(Stored data)
== Segment start ==

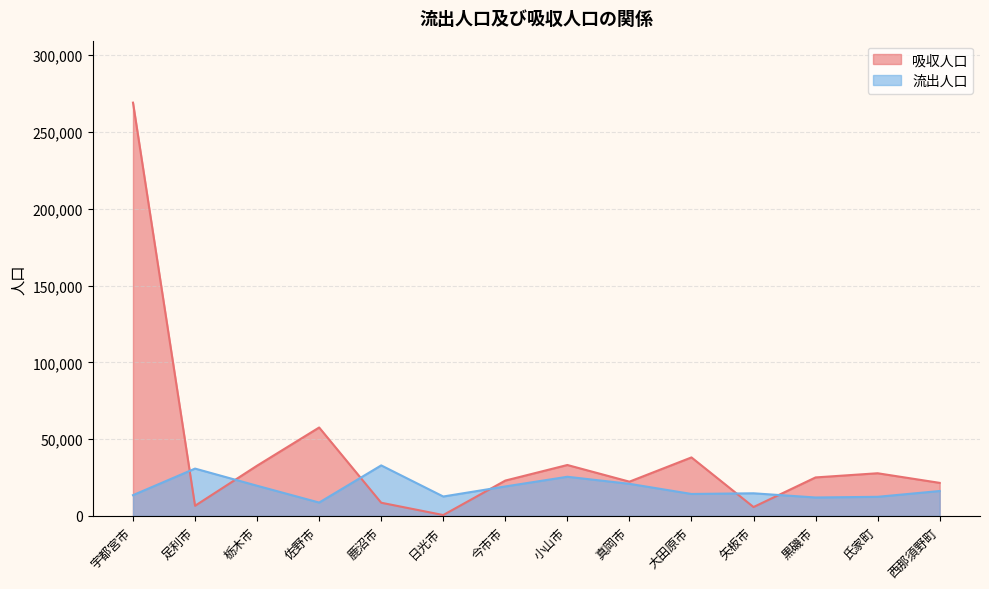

How many lines are shown in the chart?

2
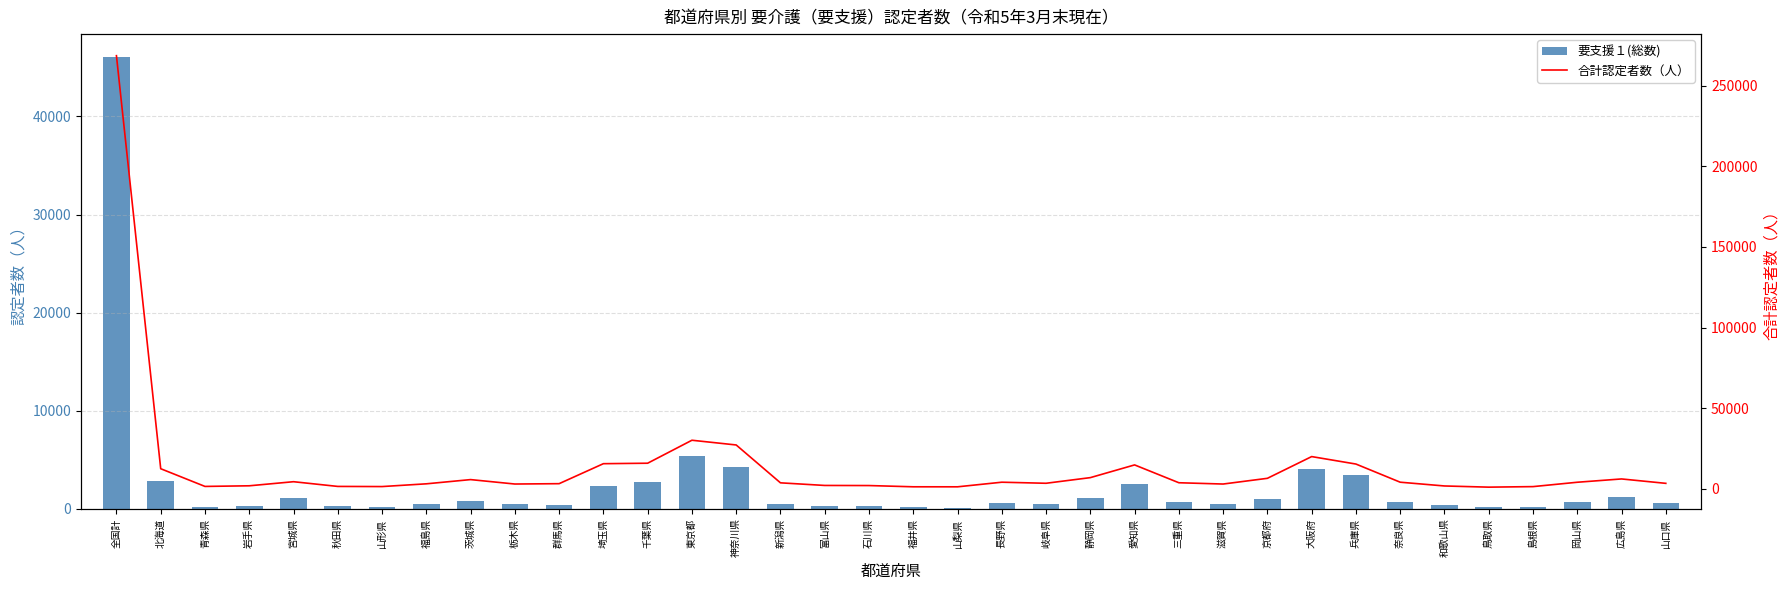

The 要支援１(総数) series shows 184 at 岡山県. True or false?

False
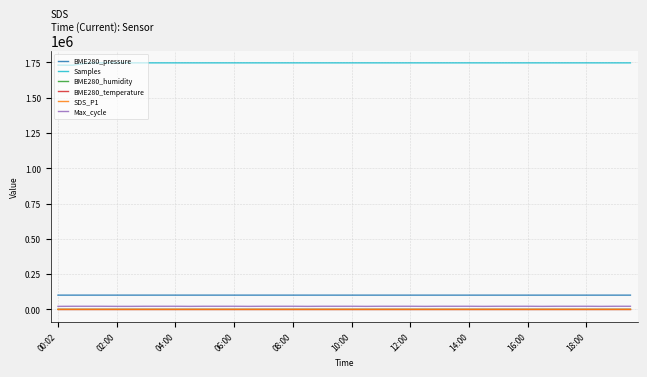

Is this an area chart (filled region under the line)?

No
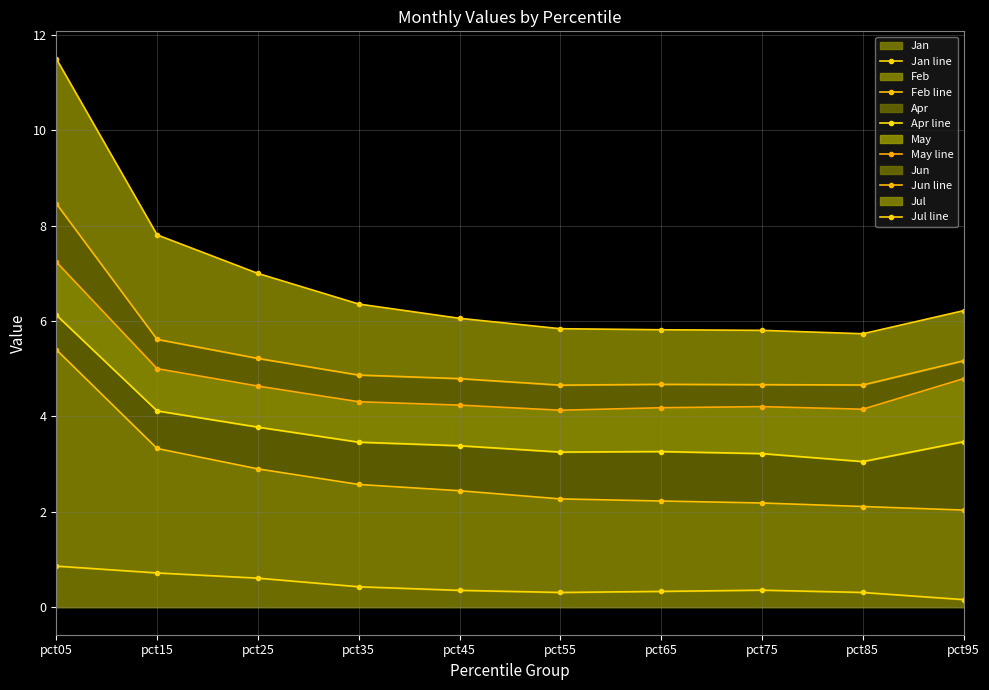

Where is the first local minimum for Apr line?

pct55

== Segment end ==

Can you retype all of the records above line for line, without the pictures?

§ Exercise response
How many lines are shown in the chart?

2

The 要支援１(総数) series shows 184 at 岡山県. True or false?

False

Is this an area chart (filled region under the line)?

No

Where is the first local minimum for Apr line?

pct55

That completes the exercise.